La cosa pudo haber sido diferente
si González no hubiera desperdiciado un claro mano a mano a minutos del inicio
del partido. Pero a los 7 minutos comenzó la debacle cuando Ortiz le ganó la
espalda a Sosa y sorteó un titubeante achique de Giordano, abriendo el
marcador. Huracán no tuvo tiempo de ensayar ningún tipo de reacción. A los 12
Martins convirtió de penal tras una falta del arquero del Globo que no tuvo más
remedio que cortar con falta un contragolpe peligroso. Diez minutos después fue
el turno de Canelón de ganarle una pelota a Sosa y meter su gol. Huracán
deambuló desorientado hasta el final del primer tiempo frente a un rival que
nunca aflojó la presión alta.
El Globo mostró otra cara en la
segunda parte, se lo notó más convencido de que quería meter gol. Buscó a
partir del juego de Toranzo y Angulo, se acercó un poco más ordenadamente al
arco rival y tuvo jugadas de riesgo. Merecía descontar pero el arquero de
Anzoátegui tuvo una noche espectacular. Tapó una pelota atrás de otra y Huracán
no supo por dónde entrarle. Poco a poco el Globo fue perdiendo el ímpetu y más
aún después de la roja a Romat cuando todavía faltaban quince minutos de juego.
La expulsión de Compagnucci a os 44 borró la esperanza de un gol de último
minuto y pinta un complicado panorama para el partido de revancha.
Azoátegui fue justo ganador por
su contundencia más allá de que Huracán se perdió goles increíbles. Durante el
primer tiempo al Globo se lo vio despistado. Como armador de juego a Toranzo le
costó encontrar a sus compañeros, cosa que cambió un poco en los segundos 45
minutos cuando Angulo dejó de insistir por la banda y se acercó al medio. Sosa
tuvo un partido para el olvido repitiendo errores graves que se habían visto en
el pasado amistoso con Racing. El llamado de atención se extiende a Villalba
que dejó pagando a la defensa muchas de las veces que incursionó en el ataque.

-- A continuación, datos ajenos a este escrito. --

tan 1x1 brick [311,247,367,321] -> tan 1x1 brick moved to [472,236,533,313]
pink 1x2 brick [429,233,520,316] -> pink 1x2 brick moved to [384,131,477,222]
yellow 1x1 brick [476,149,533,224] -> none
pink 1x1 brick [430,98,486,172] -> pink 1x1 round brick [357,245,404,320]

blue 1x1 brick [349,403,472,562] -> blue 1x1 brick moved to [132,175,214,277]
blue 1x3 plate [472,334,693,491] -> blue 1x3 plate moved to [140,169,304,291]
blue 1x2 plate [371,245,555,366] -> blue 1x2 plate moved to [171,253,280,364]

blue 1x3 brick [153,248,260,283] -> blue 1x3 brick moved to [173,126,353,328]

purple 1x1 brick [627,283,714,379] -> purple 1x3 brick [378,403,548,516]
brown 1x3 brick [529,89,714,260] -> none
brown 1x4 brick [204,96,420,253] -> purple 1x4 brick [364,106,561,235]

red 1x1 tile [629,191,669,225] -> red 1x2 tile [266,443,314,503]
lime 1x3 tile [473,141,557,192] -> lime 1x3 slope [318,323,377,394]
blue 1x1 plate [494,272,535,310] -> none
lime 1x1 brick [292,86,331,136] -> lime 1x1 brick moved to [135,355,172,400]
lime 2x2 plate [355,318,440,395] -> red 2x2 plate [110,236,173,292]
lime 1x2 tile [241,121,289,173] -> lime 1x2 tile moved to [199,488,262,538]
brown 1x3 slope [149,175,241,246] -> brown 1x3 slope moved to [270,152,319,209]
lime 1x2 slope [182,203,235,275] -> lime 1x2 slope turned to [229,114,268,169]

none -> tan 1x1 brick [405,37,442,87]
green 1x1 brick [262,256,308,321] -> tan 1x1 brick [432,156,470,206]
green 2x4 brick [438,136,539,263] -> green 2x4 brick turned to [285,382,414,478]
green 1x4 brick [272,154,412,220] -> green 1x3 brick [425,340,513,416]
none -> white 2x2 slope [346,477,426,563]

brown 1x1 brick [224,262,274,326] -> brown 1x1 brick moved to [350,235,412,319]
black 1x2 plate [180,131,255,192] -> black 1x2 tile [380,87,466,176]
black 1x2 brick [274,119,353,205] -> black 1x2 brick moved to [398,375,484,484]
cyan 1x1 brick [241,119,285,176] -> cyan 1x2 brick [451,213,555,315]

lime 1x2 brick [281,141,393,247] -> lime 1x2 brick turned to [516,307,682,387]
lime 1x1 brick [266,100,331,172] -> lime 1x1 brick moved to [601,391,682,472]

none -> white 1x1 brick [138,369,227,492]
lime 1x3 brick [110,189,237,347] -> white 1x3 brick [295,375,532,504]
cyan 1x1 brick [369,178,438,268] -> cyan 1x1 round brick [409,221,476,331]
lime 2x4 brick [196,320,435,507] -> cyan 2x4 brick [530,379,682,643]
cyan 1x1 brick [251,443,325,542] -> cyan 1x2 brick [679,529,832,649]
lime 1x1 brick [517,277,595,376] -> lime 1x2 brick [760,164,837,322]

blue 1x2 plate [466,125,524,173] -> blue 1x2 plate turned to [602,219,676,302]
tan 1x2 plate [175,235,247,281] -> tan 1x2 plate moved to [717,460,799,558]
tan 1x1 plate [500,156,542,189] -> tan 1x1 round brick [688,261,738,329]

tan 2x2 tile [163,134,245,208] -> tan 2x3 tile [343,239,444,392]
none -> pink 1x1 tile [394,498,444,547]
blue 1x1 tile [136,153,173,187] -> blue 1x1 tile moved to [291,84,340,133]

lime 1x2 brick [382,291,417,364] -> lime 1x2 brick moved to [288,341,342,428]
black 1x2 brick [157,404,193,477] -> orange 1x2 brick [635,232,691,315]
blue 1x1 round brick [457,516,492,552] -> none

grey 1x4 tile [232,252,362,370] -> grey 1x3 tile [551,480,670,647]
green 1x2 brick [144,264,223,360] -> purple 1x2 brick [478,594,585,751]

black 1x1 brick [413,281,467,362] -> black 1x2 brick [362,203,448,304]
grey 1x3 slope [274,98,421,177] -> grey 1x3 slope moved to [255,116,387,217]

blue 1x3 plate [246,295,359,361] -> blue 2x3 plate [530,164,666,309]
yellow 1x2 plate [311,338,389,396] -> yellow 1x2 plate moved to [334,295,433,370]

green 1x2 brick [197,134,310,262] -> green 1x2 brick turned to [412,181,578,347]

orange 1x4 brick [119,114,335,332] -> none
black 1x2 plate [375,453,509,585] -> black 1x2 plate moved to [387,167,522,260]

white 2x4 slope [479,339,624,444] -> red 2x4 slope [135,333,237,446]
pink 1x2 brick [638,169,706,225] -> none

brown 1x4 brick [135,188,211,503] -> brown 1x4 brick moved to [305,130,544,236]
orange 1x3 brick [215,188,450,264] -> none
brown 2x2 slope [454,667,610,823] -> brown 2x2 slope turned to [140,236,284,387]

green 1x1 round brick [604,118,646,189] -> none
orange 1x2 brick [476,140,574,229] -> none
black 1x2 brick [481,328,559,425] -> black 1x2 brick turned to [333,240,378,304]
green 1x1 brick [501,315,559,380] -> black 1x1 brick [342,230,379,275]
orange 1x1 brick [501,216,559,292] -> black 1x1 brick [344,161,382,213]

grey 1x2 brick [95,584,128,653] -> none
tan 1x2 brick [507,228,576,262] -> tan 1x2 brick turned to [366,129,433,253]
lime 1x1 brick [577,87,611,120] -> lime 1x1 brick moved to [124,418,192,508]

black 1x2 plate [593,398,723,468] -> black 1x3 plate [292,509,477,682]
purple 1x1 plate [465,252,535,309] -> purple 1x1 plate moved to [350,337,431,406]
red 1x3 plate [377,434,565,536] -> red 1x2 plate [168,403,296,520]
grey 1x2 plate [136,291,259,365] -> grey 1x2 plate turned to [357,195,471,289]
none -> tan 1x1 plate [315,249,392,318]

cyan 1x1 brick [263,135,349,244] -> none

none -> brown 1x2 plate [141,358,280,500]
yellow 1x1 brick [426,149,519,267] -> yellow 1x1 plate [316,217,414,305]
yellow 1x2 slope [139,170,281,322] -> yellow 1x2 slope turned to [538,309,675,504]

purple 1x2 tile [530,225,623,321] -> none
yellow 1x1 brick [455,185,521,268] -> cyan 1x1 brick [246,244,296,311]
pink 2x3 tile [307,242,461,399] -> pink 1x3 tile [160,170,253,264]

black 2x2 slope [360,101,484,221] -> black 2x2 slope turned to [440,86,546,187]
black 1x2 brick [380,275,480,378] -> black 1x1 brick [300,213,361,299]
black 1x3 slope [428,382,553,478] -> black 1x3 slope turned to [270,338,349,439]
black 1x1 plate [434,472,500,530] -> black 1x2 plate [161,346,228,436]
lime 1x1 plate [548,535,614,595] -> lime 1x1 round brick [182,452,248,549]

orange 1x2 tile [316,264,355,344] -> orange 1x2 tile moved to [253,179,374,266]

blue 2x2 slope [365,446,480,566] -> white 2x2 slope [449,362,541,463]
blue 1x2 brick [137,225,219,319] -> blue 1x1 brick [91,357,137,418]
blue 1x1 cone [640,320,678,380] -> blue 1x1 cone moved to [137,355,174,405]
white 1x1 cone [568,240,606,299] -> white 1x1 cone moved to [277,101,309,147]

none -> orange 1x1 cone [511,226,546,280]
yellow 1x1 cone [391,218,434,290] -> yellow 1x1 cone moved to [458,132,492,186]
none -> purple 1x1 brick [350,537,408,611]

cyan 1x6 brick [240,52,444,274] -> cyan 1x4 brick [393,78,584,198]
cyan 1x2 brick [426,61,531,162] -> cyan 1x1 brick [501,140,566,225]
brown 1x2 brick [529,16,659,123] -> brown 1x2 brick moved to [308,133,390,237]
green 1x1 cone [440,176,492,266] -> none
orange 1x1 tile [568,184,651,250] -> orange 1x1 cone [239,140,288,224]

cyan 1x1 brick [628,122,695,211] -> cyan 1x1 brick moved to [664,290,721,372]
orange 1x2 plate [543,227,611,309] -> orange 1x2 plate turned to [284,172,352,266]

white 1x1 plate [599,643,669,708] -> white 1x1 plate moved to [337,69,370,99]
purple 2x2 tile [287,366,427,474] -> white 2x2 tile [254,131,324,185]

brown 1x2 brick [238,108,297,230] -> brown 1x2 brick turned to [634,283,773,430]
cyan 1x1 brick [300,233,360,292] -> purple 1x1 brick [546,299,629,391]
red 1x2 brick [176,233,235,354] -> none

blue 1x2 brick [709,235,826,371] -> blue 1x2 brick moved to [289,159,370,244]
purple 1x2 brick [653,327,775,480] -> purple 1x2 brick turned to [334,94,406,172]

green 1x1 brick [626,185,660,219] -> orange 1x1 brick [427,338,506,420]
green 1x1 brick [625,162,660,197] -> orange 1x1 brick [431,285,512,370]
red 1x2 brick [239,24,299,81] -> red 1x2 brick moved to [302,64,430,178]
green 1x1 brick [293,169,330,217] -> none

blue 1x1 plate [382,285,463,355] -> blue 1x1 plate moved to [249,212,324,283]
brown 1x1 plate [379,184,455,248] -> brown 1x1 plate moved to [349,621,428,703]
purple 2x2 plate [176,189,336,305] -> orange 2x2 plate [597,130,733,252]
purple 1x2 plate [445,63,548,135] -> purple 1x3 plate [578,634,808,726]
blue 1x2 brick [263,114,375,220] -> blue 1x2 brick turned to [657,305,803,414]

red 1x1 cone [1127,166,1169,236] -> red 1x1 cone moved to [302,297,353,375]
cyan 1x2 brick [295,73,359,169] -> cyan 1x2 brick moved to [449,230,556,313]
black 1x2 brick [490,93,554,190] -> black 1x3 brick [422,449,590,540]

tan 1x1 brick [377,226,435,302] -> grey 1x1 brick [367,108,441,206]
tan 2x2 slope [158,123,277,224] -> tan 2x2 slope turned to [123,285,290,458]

Y pese al claro intento de tener presencia adelante con varios delanteros y
mediocampistas ofensivos, la falta de definición (más el talento del arquero)
terminó sentenciando el resultado. Este Huracán estuvo muy lejos de convencer,
ni individualmente ni como equipo.
Lo menos importante en este
momento es el futuro de Huracán en la Sudamericana. Debe hacer frente al torneo
local con los puestos de descenso pisándole los talones. Es cierto que faltaron
jugadores clave como Fritzler y Mancinelli pero el problema va más allá de los
nombres. El mundo quemero empieza el año preocupado.